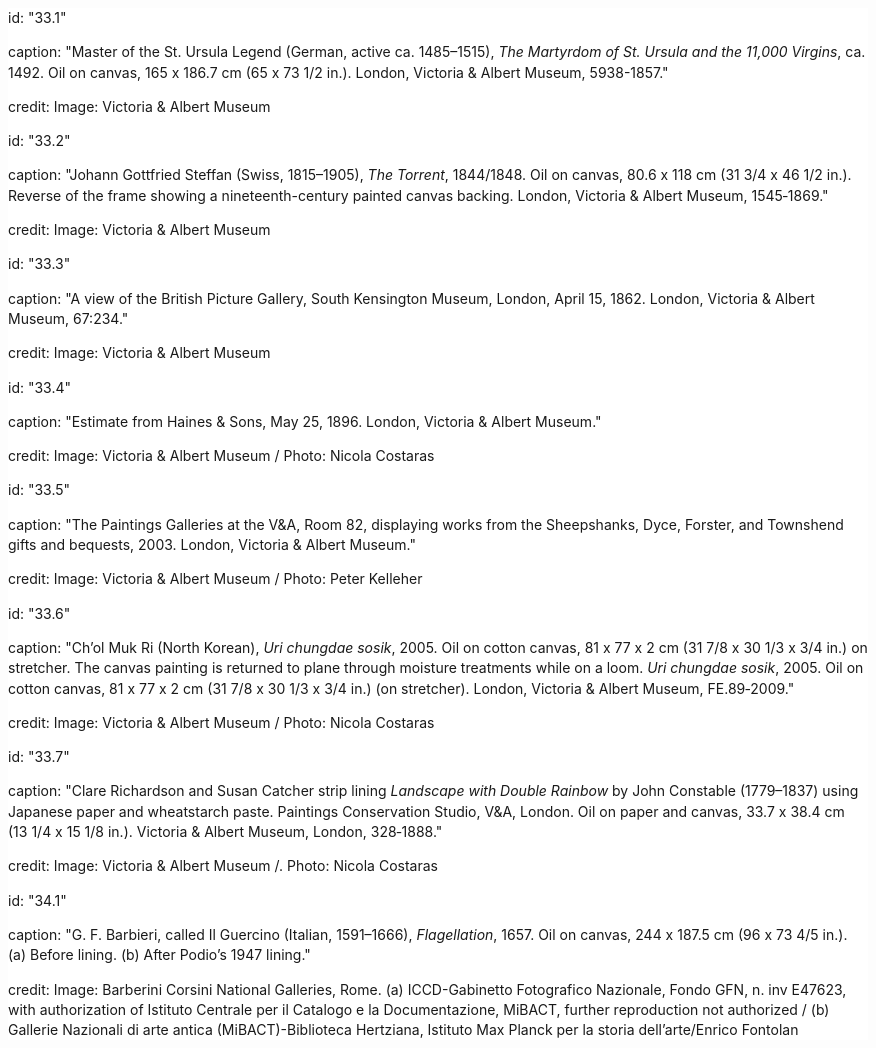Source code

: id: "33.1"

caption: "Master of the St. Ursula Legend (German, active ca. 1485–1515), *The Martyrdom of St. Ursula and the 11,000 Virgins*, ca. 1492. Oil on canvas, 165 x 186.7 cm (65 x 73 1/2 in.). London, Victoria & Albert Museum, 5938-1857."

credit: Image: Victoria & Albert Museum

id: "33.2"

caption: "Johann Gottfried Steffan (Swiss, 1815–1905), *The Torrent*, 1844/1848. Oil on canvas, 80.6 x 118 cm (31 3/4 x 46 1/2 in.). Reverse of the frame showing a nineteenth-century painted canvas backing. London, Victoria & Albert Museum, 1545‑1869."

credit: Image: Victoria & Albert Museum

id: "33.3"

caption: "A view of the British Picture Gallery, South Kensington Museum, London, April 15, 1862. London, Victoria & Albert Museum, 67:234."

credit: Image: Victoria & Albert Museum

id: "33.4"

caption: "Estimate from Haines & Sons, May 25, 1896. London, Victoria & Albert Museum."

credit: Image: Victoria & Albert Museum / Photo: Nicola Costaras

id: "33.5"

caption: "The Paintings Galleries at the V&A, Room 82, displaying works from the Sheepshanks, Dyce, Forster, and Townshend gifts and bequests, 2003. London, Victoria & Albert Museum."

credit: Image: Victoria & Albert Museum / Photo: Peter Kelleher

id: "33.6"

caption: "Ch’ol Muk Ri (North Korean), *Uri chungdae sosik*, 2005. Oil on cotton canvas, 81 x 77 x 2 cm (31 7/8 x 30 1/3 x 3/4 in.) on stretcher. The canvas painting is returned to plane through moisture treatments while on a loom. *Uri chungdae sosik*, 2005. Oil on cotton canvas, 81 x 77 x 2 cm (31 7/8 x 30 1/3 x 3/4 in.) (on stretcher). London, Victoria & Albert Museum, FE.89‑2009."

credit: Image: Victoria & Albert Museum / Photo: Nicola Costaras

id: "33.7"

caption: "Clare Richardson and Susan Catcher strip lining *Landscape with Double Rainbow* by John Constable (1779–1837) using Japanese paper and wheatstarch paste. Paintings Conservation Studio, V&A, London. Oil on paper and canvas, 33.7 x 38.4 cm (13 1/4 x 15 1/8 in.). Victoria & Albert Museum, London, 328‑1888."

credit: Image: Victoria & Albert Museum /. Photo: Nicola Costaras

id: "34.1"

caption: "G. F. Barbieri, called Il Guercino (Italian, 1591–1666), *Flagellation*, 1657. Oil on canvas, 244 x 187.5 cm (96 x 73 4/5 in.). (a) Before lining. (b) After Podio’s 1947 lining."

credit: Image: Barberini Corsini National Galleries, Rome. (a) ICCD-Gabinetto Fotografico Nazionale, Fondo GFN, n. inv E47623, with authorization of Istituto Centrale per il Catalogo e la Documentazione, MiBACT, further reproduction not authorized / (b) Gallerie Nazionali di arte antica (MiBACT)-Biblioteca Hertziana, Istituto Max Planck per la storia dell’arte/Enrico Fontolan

· · · ·

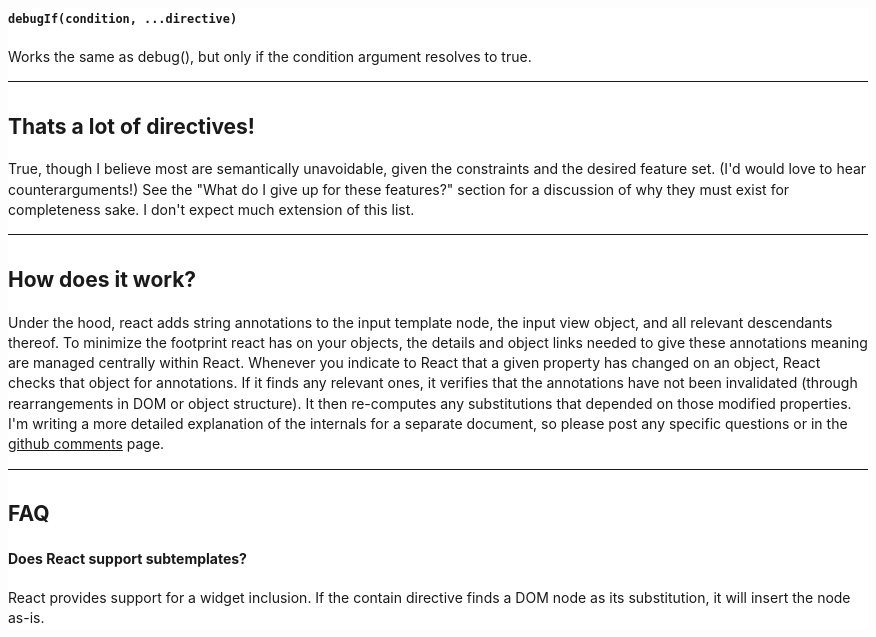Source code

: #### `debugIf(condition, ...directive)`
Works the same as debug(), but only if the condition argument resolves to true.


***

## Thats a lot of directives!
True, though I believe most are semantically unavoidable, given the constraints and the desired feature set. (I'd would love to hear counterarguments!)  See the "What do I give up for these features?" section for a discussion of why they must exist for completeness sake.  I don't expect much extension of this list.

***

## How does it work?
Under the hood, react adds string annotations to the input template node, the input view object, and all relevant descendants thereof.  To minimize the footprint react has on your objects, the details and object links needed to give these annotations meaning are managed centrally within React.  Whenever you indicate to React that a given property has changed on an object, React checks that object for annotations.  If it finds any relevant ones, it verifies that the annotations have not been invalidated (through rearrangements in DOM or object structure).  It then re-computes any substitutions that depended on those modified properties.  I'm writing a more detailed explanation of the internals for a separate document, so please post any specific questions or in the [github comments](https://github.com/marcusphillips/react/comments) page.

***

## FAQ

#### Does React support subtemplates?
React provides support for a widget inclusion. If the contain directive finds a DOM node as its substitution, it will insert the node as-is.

· · · ·

Task: What is needed is an exact copy of the lines above, from the one containing "#### Does React support subtemplates?" through the one containing "React provides support", with nothing added.

Problem solution:
#### Does React support subtemplates?
React provides support for a widget inclusion. If the contain directive finds a DOM node as its substitution, it will insert the node as-is.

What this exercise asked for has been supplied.